## Extrait du texte
>>>>>

Ceux-là pourront donc revenir, et ils en seront heureux, car ce sera une récompense. Qu'importe ce qu'ils auront été et ce qu'ils auront fait, s'ils sont animés de meilleurs sentiments ! Loin d'être hostiles à la société et au progrès, ce seront des auxiliaires utiles, car ils appartiendront à la nouvelle génération.

Il n'y aura donc d'exclusion définitive que pour les Esprits foncièrement rebelles, ceux que l'orgueil et l'égoïsme, plus que l'ignorance, rendent sourds à la voix du bien et de la raison. Mais ceux-là mêmes ne sont pas voués à une infériorité perpétuelle, et un jour viendra où ils répudieront leur passé et ouvriront les yeux à la lumière.

Priez donc pour ces endurcis, afin qu'ils s'amendent pendant qu'il en est temps encore, car le jour de l'expiation approche.

Malheureusement la plupart, méconnaissant la voix de Dieu, persisteront dans leur aveuglement, et leur résistance marquera la fin de leur règne par des luttes terribles. Dans leur égarement, ils courront eux-mêmes à leur perte ; ils pousseront à la destruction qui engendrera une multitude de fléaux et de calamités, de sorte que, sans le vouloir, ils hâteront l'avènement de l'ère de la rénovation.

Et comme si la destruction ne marchait pas assez vite, on verra les suicides se multiplier dans une proportion inouïe, jusque parmi les enfants. La folie n'aura jamais frappé un plus grand nombre d'hommes qui seront, avant la mort, rayés du nombre des vivants. Ce sont là les véritables signes du temps. Et tout cela s'accomplira par l'enchaînement des circonstances, ainsi que nous l'avons dit, sans qu'il soit en rien dérogé aux lois de la nature.

<<<<<

## Consigne 1
D'après l'extrait, à qui l'exclusion définitive est-elle réservée ?
## Consigne 2
Recopiez, s'il vous plaît, le passage de l'extrait qui va de « Il n'y aura » à « à la lumière. ».
Les items constituent un matériau distinct de l'extrait.

## Items extraits
>>>>>

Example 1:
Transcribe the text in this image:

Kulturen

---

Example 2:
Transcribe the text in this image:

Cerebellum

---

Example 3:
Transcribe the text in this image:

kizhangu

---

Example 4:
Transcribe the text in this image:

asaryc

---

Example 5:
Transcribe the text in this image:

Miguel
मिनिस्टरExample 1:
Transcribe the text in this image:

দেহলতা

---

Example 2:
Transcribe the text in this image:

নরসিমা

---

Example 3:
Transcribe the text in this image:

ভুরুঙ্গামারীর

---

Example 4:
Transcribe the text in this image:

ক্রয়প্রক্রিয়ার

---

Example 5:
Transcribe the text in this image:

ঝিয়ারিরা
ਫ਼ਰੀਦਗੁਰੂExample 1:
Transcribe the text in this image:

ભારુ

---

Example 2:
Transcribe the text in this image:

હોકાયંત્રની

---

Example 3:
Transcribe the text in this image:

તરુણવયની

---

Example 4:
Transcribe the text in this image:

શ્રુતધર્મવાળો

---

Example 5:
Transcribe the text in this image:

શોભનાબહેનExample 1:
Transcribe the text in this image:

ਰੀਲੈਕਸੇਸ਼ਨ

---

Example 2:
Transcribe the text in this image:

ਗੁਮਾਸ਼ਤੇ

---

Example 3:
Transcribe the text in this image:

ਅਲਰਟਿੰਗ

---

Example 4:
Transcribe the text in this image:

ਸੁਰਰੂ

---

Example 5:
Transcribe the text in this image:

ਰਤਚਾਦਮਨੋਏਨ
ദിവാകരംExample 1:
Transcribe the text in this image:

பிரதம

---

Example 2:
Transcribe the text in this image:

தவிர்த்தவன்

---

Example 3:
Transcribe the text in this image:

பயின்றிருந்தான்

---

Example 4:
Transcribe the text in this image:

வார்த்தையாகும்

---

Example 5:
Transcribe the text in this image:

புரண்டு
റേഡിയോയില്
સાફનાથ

<<<<<

## Réponse rédigée 1
Aux Esprits foncièrement rebelles, ceux que l'orgueil et l'égoïsme, plus que l'ignorance, rendent sourds à la voix du bien et de la raison.

## Réponse rédigée 2
Il n'y aura donc d'exclusion définitive que pour les Esprits foncièrement rebelles, ceux que l'orgueil et l'égoïsme, plus que l'ignorance, rendent sourds à la voix du bien et de la raison. Mais ceux-là mêmes ne sont pas voués à une infériorité perpétuelle, et un jour viendra où ils répudieront leur passé et ouvriront les yeux à la lumière.